Imam Ibnu Qudamah berkata :

وَمَا كَانَ لِاسْتِيفَاءِ الْمَنَافِعِ كَالْحَبْلِ وَالدَّلْوِ، الْبَكْرَةِ فَعَلَى الْمُكْتَرِي

“…dan apa saja yang diperlukan untuk pemenuhan manfaat [yang sifatnya minor/sedikit], seperti [perbaikan] tali, timba, dan katrol, maka boleh dibebankan kepada pihak yang menyewa (al-muktary/al-musta`jir).” (Ibnu Qudamah, Al-Mughni, Juz VI, hlm. 31).
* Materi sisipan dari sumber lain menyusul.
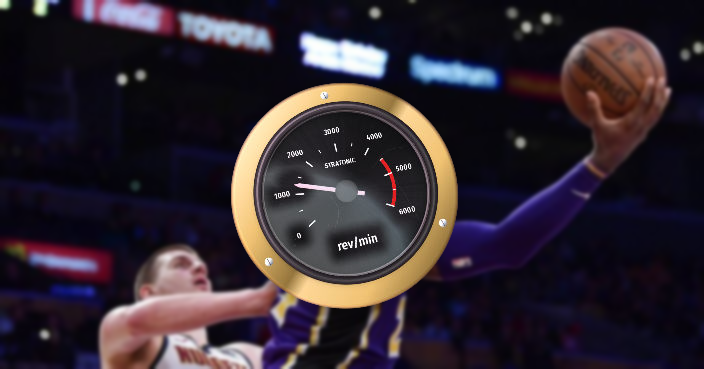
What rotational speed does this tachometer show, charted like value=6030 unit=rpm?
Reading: value=1250 unit=rpm
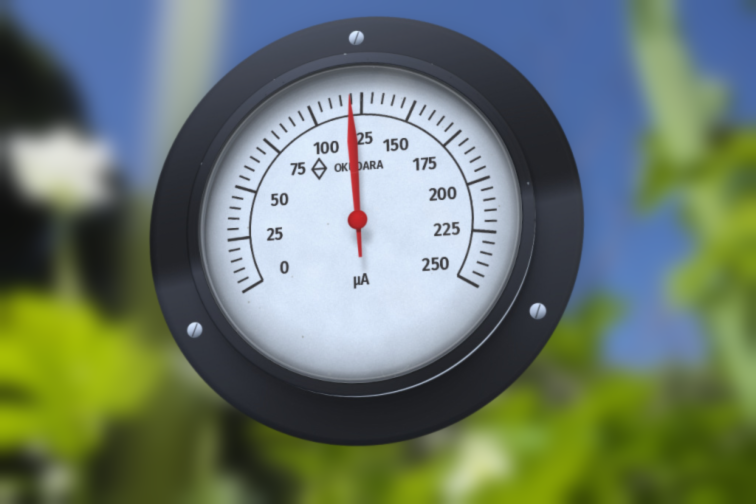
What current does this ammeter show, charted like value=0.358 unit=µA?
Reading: value=120 unit=µA
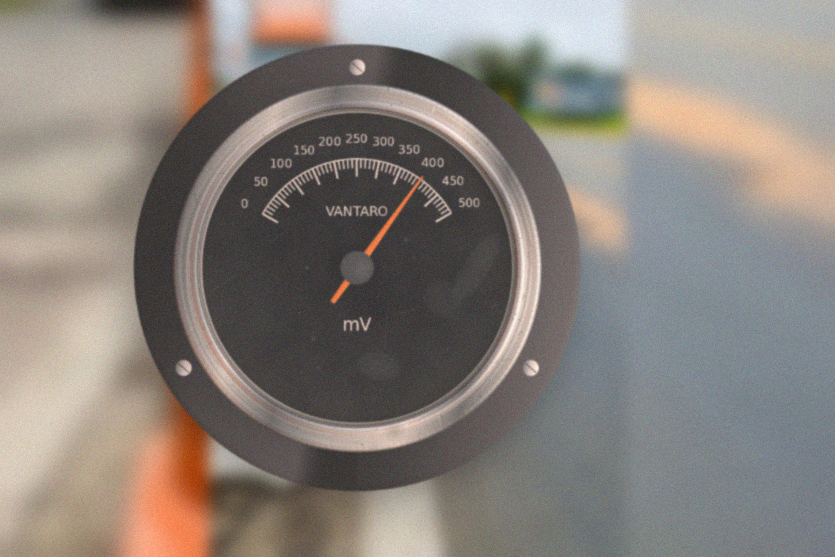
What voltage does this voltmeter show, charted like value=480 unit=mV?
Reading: value=400 unit=mV
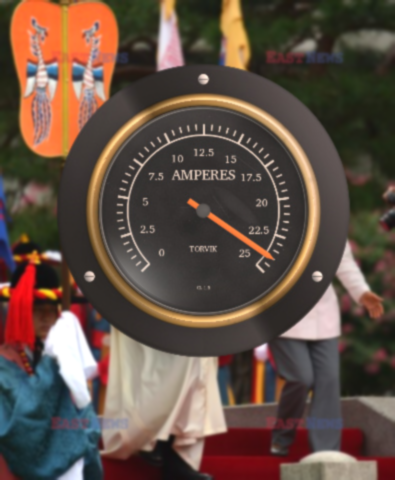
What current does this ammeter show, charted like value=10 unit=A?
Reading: value=24 unit=A
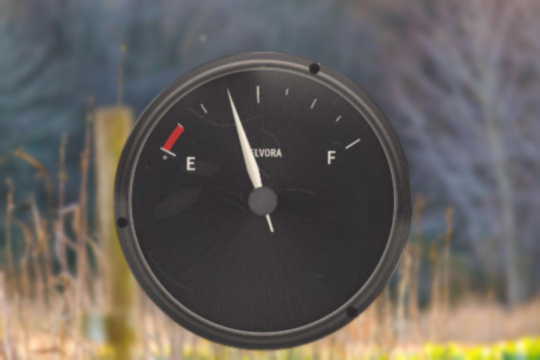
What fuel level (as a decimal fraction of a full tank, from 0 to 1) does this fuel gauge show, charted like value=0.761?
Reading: value=0.375
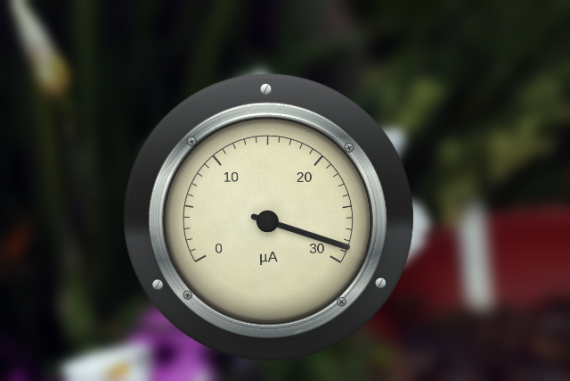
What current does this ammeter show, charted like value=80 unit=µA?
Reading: value=28.5 unit=µA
Kesimpulannya, persyaratan dari pemilik rumah agar calon penyewa merenovasi lebih dulu rumah yang akan disewa, merupakan persyaratan yang tidak sah menurut syara’. Rasulullah SAW telah bersabda :

كُلُّ شَرْطٍ لَيْسَ فِي كِتَابِ اللَّهِ فَهُوَ بَاطِلٌ

”Setiap syarat yang tidak sesuai dengan Kitabullah, maka dia adalah batil.”  (kullu syarthin laysa fī kitābillahi fahuwa bāthil). (HR Bukhari, no. 2375; Ibnu Majah, no. 2521).Wallāhu a’lam.